Calmcode - bad labels: disagreement

Finding Bad Labels using Model Disagreement

1 2 3 4 5 6 7 8

Instead of using proba values, you can also calculate the disagreement between a model prediction and the label as a proxy for label confidence.

You can confirm how often the data and the model disagree via;

df.loc[lambda d: d['excitement'] != pipe.predict(X)].shape
# (5315, 37)

In our case, 5315 examples is a bit much to go through, so we used a function to sort these cases. The idea is to sort by confidence value for the correct label. If this confidence value is low, the model disagrees with the training data.
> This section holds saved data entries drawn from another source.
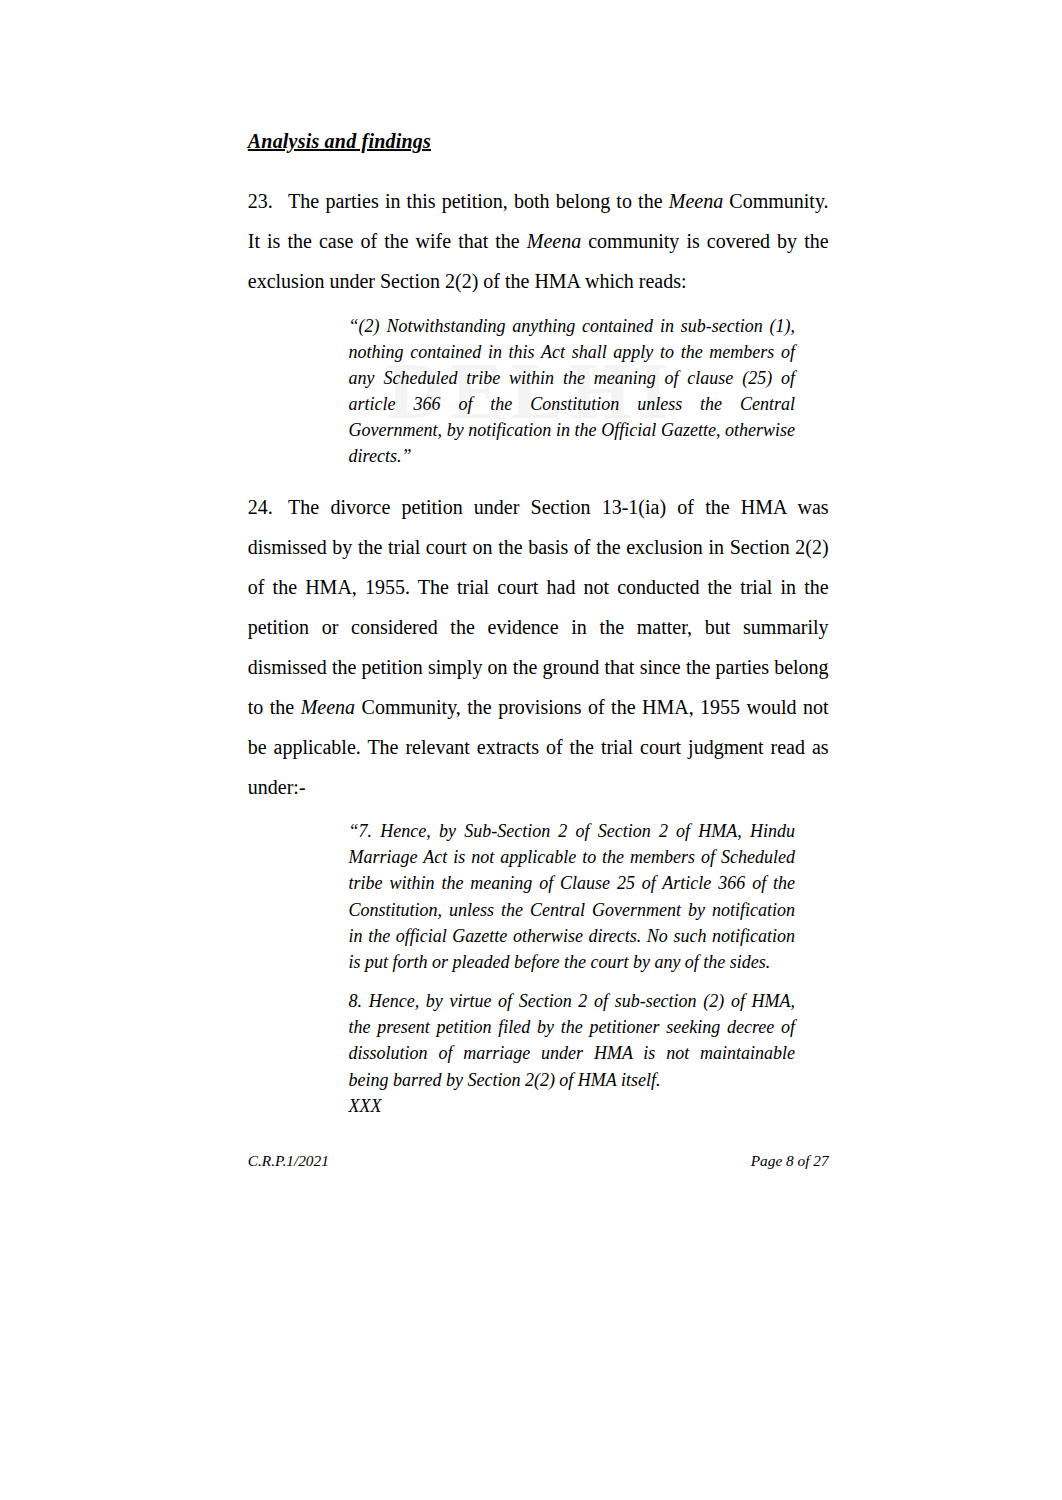DELHI
Analysis and findings
23. The parties in this petition, both belong to the Meena Community. It is the case of the wife that the Meena community is covered by the exclusion under Section 2(2) of the HMA which reads:
“(2) Notwithstanding anything contained in sub-section (1), nothing contained in this Act shall apply to the members of any Scheduled tribe within the meaning of clause (25) of article 366 of the Constitution unless the Central Government, by notification in the Official Gazette, otherwise directs.”
24. The divorce petition under Section 13-1(ia) of the HMA was dismissed by the trial court on the basis of the exclusion in Section 2(2) of the HMA, 1955. The trial court had not conducted the trial in the petition or considered the evidence in the matter, but summarily dismissed the petition simply on the ground that since the parties belong to the Meena Community, the provisions of the HMA, 1955 would not be applicable. The relevant extracts of the trial court judgment read as under:-
“7. Hence, by Sub-Section 2 of Section 2 of HMA, Hindu Marriage Act is not applicable to the members of Scheduled tribe within the meaning of Clause 25 of Article 366 of the Constitution, unless the Central Government by notification in the official Gazette otherwise directs. No such notification is put forth or pleaded before the court by any of the sides.
8. Hence, by virtue of Section 2 of sub-section (2) of HMA, the present petition filed by the petitioner seeking decree of dissolution of marriage under HMA is not maintainable being barred by Section 2(2) of HMA itself.
XXX
C.R.P.1/2021 Page 8 of 27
This can be an indication of a bad label.

Here's the implementation we used for the confidence measure.

def correct_class_confidence(X, y, mod):
    """
    Gives the predicted confidence (or proba) associated
    with the correct label `y` from a given model.
    """
    probas = mod.predict_proba(X)
    values = []
    for i, proba in enumerate(probas):
        proba_dict = {mod.classes_[j]: v for j, v in enumerate(proba)}
        values.append(proba_dict[y[i]])
    return values

And here's where we use said function to sort for values;

(df
  .assign(confidence=correct_class_confidence(X, y, pipe))
  .loc[lambda d: pipe.predict(d['text']) != d['excitement']]
  [['text', 'excitement', 'confidence']]
  .sort_values("confidence")
  .loc[lambda d: d['excitement'] == 0]
  .head(20))

Here's a list of examples we found that were poorly labelled;

  • I am inexplicably excited by [NAME]. I get so excited by how he curls passes
  • Omg this is so amazing ! Keep up the awesome work and have a fantastic New Year !
  • Hey congrats!! That's amazing, you've done such amazing progress! Hope you have a great day :)

These were all in the top 10. Clearly there's some data missing.